Антония спать не уходила. Некоторое время она наблюдала, как он танцует с другими – ей казалось, что все они танцуют лучше, чем она, – и поскольку ей самой не хотелось танцевать больше ни с кем, она пожелала спокойной ночи ближайшей паре и ускользнула.
В своей комнате она разделась как можно быстрее, погасила лампу и раздернула шторы. Прохладный лунный свет прокрался в комнату в нежной и таинственной тишине. Образы, купающиеся в этом серебристом свете, сменялись перед ее мысленным взглядом – неспешные, беспорядочные, повторяющиеся: ее лицо горело в лихорадке воспоминаний, она лежала не шелохнувшись. В то время будущее не внушало ей тревоги. Ни в каком возвращении она не нуждалась и не представляла его, и просто думала, что ему незачем знать.
4
Он уехал на следующее утро, когда компания распалась, и от этого ее охватило спокойствие и неожиданное облегчение. Она испытывала лишь постоянную, почти нестерпимую потребность побыть одной, но по понедельникам, когда в доме наводили порядок после выходных, уединиться было невозможно: мать собирала по всему дому цветы, граммофонные пластинки, книги с тумбочек у кроватей, жестянки с печеньем, сигаретные пачки и постельное белье и разносила по комнатам новые. Именно по понедельникам ее мать внезапно решала устроить ремонт или перестановку или же перенести какой-нибудь предмет мебели из одного конца дома в другой. Эта деятельность обычно сопровождалась критическим разбором поведения Антонии на выходные, отчего ей становилось веселее или наоборот, но в тот понедельник ее поразило собственное внезапное равнодушие ко всему, что говорила мать, и, вместо того чтобы с несчастным видом молчать, подыскивая слова извинения или оправдания, Антония вдруг обнаружила, что отвечает с незамедлительным и дружелюбным самообладанием.
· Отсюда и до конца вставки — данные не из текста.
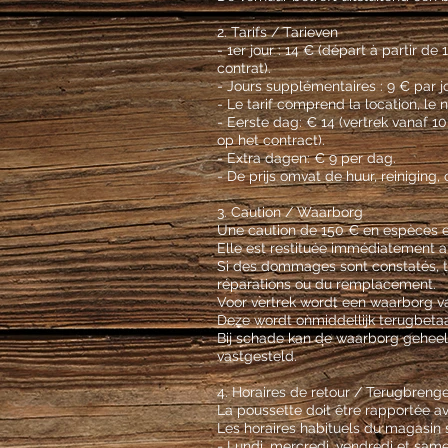
2. Tarifs / Tarieven
- 1er jour : 14 € (départ à partir 
contrat).
- Jours supplémentaires : 9 € par jo
- Le tarif comprend la location, le 
- Eerste dag: € 14 (vertrek vanaf 1
op het contract).
- Extra dagen: € 9 per dag.
- De prijs omvat de huur, reiniging
3. Caution / Waarborg
Une caution de 150 € en espèces e
Elle est restituée immédiatement apr
Si des dommages sont constatés, to
réparations ou du remplacement.
Voor vertrek wordt een waarborg v
Deze wordt onmiddellijk terugbetaa
Bij schade kan de waarborg geheel 
vastgesteld.
4. Horaires de retour / Terugbreng
La poussette doit être rapportée ava
Les horaires habituels du magasin s
- Lundi, mercredi, vendredi et sam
Да, одета она была ужасно – непременно надо что-то предпринять по этому поводу. Нет никакого смысла ждать от нее успешной игры в теннис: это занятие ей не нравится, она уже решила отказаться от него совсем. К Фрэмптонам ей не особенно хотелось, и, по ее мнению, бесцеремонно и грубо по отношению к хозяевам являться к ним в гости, не желая этого. Когда же несколько озадаченная мать затронула неспособность Антонии поддержать светскую беседу, Антония отозвалась:
– Вот и мой отец этого не умеет. Увы, в отличие от него, у меня, по его же словам, более чем заурядный ум. Так что лучше тебе перестать беспокоиться обо мне. Я совершенно счастлива.
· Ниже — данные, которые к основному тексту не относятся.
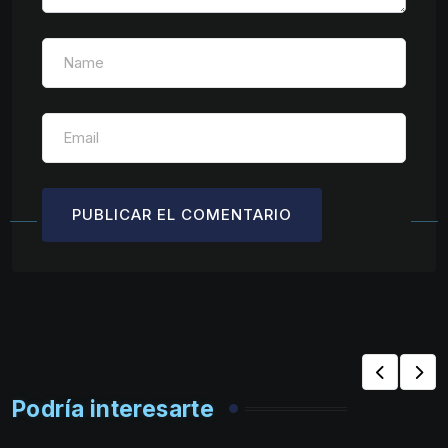
Podría interesarte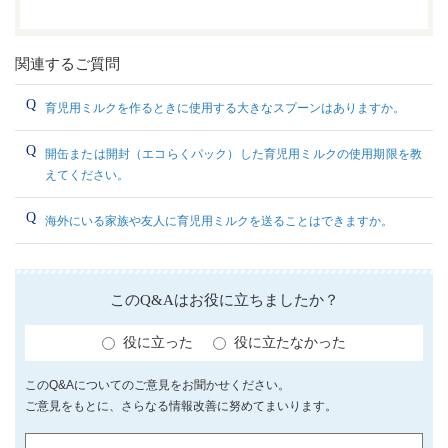
関連するご質問
育児用ミルクを作るときに使用する大きなスプーンはありますか。
開缶または開封（エコらくパック）した育児用ミルクの使用期限を教
えてください。
海外にいる家族や友人に育児用ミルクを送ることはできますか。
このQ&Aはお役に立ちましたか？
役に立った
役に立たなかった
このQ&Aについてのご意見をお聞かせください。
ご意見をもとに、さらなる情報改善に努めてまいります。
Но пока тянулась пустая и жаркая летняя неделя, совершенство ее счастья несколько померкло – было окрашено и подпорчено страхом, что она, возможно, больше никогда не увидит его, ни разу за всю свою жизнь.
Араминта часто ездила в Лондон и проводила там ночь в среду или в четверг, и на этой неделе Антония неожиданно спросила, можно ли поехать и ей. Это не устроило Араминту. Зачем ей понадобилась эта поездка?